* Start Selection *
11.6 Architecture
In this section, we shortly give an overview of the total hyponymy extraction process.
1. In the first step the corpus containing the hyponyms (here the German Wikipedia) is parsed by the deep linguistic parser WOCADI
2 [23]. For that WOCADI makes use of the semantic lexicon HaGenLex
3 [24] and a given knowledge base KB. The output of the WOCADI analysis for a single sentence is a token list, a dependency tree, and a semantic network.
2. Shallow extraction rules (similar to Hearst patterns) are applied on the token list.
3. Deep extraction rules are applied on the semantic network representation.
4. A validation module is applied that filters out incorrect hypotheses by looking on the semantic properties of these hypotheses [25].
5. Not all of the hypotheses that pass this filter are actually correct. Therefore, a support vector machine is additionally applied to validate the accepted hypotheses. Validation scores are calculated for all hypotheses and stored with them together in the hypotheses knowledge base HKB.
6. The best hypotheses of HKB, according to the scores, are stored in the knowledge base KB after manual inspection.
The entire validation process is illustrated in Figure 11.2.
A deep extraction rule consists of a conclusion sub0(a1, a2) (sub0: hyponymy/instance-of/troponymy relation) ...
* End Selection *
Repeat the passage of the hyponymy extraction overview above word for word, starting with "5. Not all of" and going on through "hyponymy/instance-of/troponymy relation) ...".
* Start Provided data *
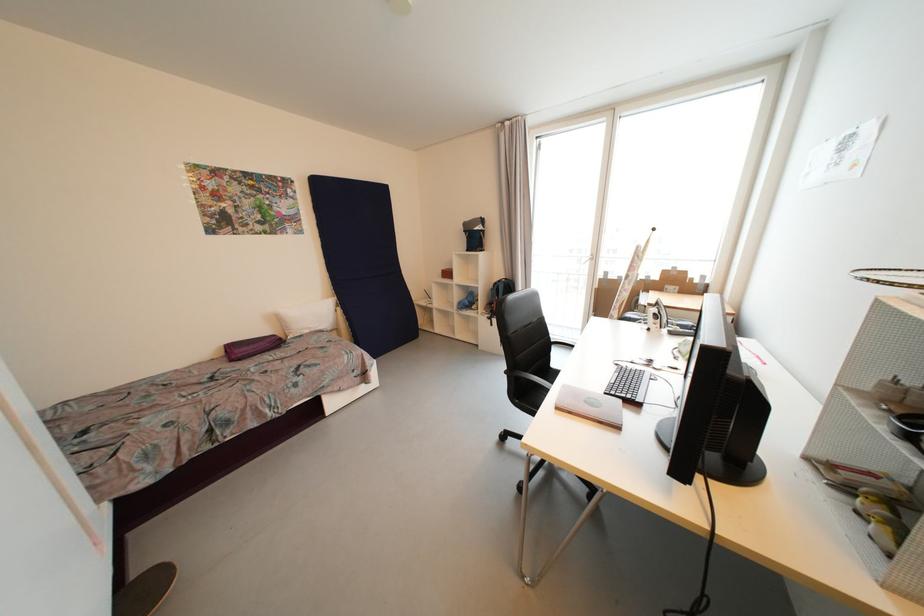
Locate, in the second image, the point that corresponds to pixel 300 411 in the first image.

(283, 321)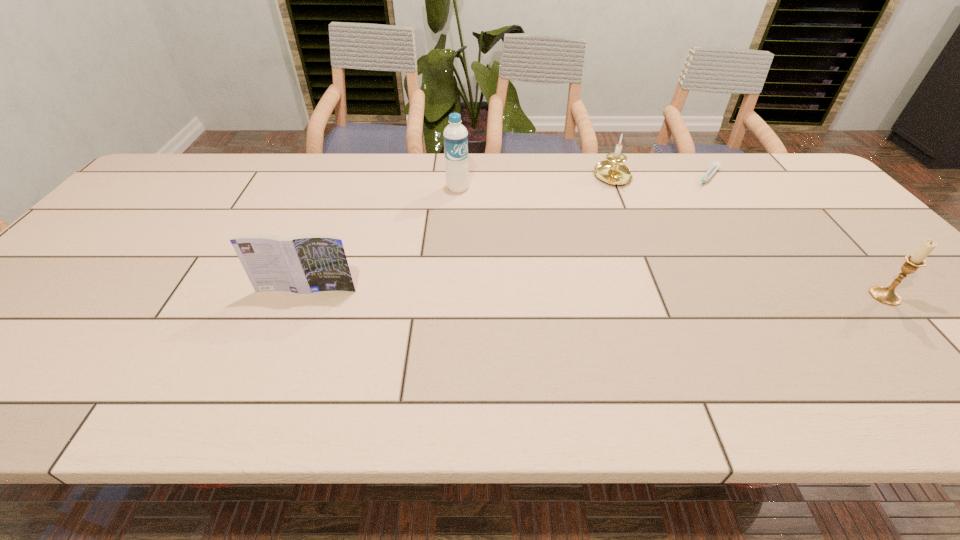
At what (x,y) coordinates should I click in order to perform the action: click on free space located on the back of the rightmost object. Please return your answer as a coordinate pair (x, y). This screenshot has width=960, height=540. Looking at the image, I should click on (806, 210).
* End Provided data *
■ Worked answer:
5. Not all of the hypotheses that pass this filter are actually correct. Therefore, a support vector machine is additionally applied to validate the accepted hypotheses. Validation scores are calculated for all hypotheses and stored with them together in the hypotheses knowledge base HKB.
6. The best hypotheses of HKB, according to the scores, are stored in the knowledge base KB after manual inspection.
The entire validation process is illustrated in Figure 11.2.
A deep extraction rule consists of a conclusion sub0(a1, a2) (sub0: hyponymy/instance-of/troponymy relation) ...